• [Directions for this task]:
Select and copy out every line in the records containing "INVICTUS".

=== Exercise material ===

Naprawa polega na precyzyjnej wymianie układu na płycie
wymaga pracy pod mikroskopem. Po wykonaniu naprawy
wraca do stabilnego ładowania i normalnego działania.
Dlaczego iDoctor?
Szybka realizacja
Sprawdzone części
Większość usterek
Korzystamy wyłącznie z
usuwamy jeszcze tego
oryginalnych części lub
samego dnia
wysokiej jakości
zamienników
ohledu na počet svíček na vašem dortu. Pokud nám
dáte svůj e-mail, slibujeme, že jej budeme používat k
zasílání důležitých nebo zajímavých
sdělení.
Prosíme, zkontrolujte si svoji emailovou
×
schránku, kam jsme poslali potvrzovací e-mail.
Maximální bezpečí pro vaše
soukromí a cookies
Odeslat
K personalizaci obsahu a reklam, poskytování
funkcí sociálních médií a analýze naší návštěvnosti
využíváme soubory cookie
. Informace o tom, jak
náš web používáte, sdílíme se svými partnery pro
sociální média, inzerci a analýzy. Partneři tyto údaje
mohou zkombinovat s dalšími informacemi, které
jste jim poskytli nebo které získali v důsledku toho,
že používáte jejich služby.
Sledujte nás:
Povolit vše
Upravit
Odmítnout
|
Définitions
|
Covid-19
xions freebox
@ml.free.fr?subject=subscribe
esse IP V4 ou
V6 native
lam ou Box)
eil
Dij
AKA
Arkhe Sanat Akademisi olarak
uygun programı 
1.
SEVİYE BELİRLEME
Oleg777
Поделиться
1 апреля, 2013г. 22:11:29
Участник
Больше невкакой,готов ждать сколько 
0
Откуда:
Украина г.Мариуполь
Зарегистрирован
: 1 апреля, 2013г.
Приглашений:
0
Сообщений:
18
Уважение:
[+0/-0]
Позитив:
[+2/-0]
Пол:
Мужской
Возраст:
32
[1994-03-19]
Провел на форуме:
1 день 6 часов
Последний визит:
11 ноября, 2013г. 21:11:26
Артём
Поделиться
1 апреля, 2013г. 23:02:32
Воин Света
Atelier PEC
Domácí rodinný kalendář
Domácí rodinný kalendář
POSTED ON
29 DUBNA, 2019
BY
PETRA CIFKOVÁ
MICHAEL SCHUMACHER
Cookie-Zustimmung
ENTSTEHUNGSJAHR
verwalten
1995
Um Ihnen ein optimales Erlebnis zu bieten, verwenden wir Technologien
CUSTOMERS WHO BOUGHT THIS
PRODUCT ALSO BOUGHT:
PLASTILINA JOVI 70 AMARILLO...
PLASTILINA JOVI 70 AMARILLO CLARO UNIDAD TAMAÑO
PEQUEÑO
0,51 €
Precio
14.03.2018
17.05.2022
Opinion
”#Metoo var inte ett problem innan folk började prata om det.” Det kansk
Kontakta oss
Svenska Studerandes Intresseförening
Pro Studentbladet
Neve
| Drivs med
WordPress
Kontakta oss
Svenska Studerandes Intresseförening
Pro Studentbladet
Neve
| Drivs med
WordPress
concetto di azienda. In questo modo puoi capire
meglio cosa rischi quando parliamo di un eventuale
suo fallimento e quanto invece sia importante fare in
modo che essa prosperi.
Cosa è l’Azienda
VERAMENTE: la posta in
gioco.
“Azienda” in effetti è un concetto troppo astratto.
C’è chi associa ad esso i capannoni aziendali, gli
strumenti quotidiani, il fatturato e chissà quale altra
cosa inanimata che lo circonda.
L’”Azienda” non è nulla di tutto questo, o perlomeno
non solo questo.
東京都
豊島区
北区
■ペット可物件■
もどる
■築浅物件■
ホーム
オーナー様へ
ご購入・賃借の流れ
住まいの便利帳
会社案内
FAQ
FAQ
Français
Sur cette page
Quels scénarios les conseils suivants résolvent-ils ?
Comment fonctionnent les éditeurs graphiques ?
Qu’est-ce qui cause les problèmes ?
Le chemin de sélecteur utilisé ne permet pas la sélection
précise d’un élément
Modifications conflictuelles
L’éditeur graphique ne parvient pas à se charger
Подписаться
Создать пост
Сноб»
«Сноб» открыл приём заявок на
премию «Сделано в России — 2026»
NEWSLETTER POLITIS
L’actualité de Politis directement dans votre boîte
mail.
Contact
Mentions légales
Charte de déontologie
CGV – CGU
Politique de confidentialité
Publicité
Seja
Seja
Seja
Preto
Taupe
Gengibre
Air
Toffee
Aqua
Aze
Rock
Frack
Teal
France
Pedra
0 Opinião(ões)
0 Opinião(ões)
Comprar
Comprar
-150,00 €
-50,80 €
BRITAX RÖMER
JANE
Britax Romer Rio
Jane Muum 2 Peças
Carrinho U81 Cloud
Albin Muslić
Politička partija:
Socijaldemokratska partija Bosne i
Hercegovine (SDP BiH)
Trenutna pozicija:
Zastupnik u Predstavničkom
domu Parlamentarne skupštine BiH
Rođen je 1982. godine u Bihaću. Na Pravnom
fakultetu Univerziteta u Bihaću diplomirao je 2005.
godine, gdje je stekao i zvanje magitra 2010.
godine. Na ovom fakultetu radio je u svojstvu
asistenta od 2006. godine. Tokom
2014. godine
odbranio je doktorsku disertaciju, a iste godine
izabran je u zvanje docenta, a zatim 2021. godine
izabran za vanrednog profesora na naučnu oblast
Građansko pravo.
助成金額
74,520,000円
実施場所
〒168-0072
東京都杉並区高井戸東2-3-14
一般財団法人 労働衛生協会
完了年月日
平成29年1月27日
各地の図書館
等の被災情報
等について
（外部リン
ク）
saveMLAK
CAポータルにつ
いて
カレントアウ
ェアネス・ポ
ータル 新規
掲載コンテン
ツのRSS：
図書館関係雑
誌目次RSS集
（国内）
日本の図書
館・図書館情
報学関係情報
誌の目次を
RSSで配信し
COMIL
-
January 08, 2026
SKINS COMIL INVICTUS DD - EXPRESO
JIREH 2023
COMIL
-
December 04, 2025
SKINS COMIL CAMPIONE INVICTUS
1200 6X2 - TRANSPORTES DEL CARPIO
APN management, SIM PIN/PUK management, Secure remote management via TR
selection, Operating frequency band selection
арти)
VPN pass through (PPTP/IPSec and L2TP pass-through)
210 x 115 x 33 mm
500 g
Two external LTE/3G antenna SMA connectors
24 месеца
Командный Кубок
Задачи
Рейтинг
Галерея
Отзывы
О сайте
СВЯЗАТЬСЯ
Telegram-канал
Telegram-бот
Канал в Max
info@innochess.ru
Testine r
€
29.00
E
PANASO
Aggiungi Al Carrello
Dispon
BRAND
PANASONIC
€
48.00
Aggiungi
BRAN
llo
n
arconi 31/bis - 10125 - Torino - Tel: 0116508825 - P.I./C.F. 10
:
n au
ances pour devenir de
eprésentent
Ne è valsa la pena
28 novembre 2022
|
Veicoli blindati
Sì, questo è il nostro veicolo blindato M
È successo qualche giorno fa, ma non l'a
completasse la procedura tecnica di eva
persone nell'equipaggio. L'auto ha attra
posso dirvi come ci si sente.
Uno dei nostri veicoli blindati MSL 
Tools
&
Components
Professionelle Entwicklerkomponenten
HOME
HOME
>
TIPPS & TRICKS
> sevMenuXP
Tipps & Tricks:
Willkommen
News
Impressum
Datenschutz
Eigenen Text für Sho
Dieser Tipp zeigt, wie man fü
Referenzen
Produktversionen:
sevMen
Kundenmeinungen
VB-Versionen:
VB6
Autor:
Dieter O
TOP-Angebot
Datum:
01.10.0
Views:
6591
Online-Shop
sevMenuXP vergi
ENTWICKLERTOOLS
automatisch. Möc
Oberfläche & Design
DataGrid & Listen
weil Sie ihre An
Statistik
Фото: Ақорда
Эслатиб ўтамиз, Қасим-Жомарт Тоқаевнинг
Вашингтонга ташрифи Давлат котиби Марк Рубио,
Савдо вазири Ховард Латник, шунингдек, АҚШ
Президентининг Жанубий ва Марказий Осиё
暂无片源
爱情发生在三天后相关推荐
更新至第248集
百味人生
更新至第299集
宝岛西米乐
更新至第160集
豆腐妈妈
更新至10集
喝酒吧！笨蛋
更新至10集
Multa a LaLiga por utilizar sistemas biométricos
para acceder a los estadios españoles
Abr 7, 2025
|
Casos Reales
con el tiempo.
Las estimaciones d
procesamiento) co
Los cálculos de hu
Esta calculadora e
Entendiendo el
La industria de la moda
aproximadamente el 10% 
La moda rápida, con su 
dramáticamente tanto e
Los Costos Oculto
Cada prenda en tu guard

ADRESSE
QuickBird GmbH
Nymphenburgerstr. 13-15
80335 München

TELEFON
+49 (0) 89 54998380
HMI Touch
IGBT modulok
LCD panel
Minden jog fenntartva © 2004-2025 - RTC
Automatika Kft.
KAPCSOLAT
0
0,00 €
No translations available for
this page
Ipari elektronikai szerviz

===

• [Response to this task]:
SKINS COMIL INVICTUS DD - EXPRESO
SKINS COMIL CAMPIONE INVICTUS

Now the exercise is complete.